I am trying to write code for training on multi-GPUs. The code is mainly from the example of ‘Distributed Tensorflow‘. I have changed the code slightly for runing on GPU:
...
tf.train.replica_device_setter(
worker_device="/job:worker/task:%d/GPU:%d" % (FLAGS.task_index, FLAGS.task_index),
cluster=cluster)
...
But after launch the script below:
python model.py train 0.9 0.0001 0.53 ps 0 &> ps.log &
python model.py train 0.9 0.0001 0.53 worker 0 &> worker0.log &
python model.py train 0.9 0.0001 0.53 worker 1 &> worker1.log &
...
it reports:
Traceback (most recent call last): File "model.py", line 175, inserver = tf.train.Server(cluster, job_name = job_name, task_index = task_index) File "/usr/lib/python2.7/site-packages/tensorflow/python/training/server_lib.py", line 147, in __init__ self._server_def.SerializeToString(), status) File "/usr/lib/python2.7/site-packages/tensorflow/python/framework/errors_impl.py", line 519, in __exit__ c_api.TF_GetCode(self.status.status)) tensorflow.python.framework.errors_impl.InternalError: failed initializing StreamExecutor for CUDA device ordinal 2: Internal: failed call to cuDevicePrimaryCtxRetain: CUDA_ERROR_OUT_OF_MEMORY; total memory reported: 11721506816
Seems one MonitoredTrainingSession will occupy all the memory of GPUs. After search on google, I finally get a solution: ‘CUDA_VISIBLE_DEVICES’.
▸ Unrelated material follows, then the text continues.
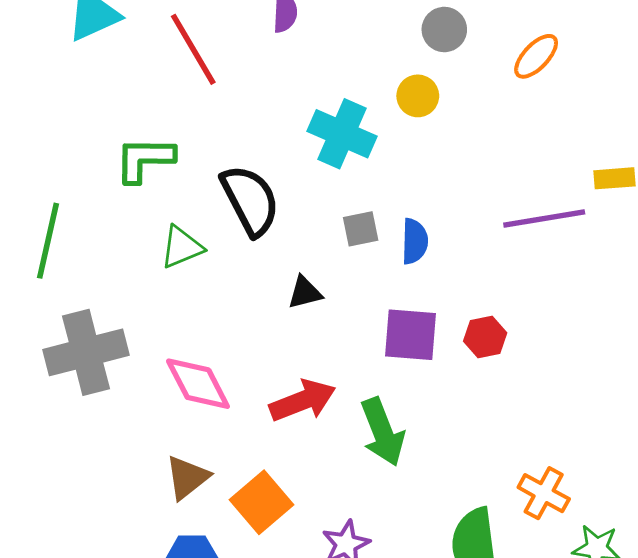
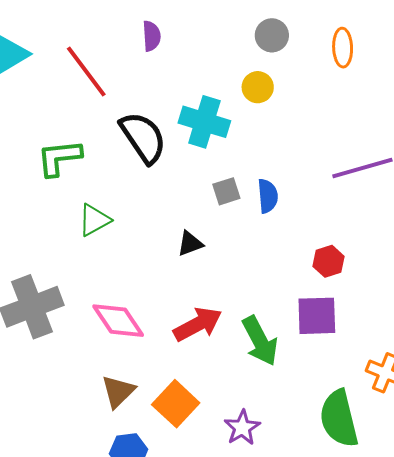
orange ellipse: (536, 56) -> (343, 48), turned -39
black semicircle: (250, 200) -> (143, 138), moved
purple square: (410, 335) -> (317, 316), moved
Firstly, change ‘replica_device_setter’:
...
tf.train.replica_device_setter(
worker_device="/job:worker/task:%d/GPU:0" % FLAGS.task_index,
cluster=cluster)
...
and then use this shell script to launch training processes:
CUDA_VISIBLE_DEVICES=0 python model.py train 0.9 0.0001 0.53 ps 0 &> ps.log &
sleep 1
for i in `seq 0 2`; do
dev=`expr ${i} + 1`
CUDA_VISIBLE_DEVICES=${dev} stdbuf -o0 python model.py train 0.9 0.0001 0.53 worker ${i} &> worker_${i}.log &
sleep 1
done
The ‘ps’ will only use GPU0, ‘worker0’ will only use GPU1, ‘worker1’ will only use GPU2 etc.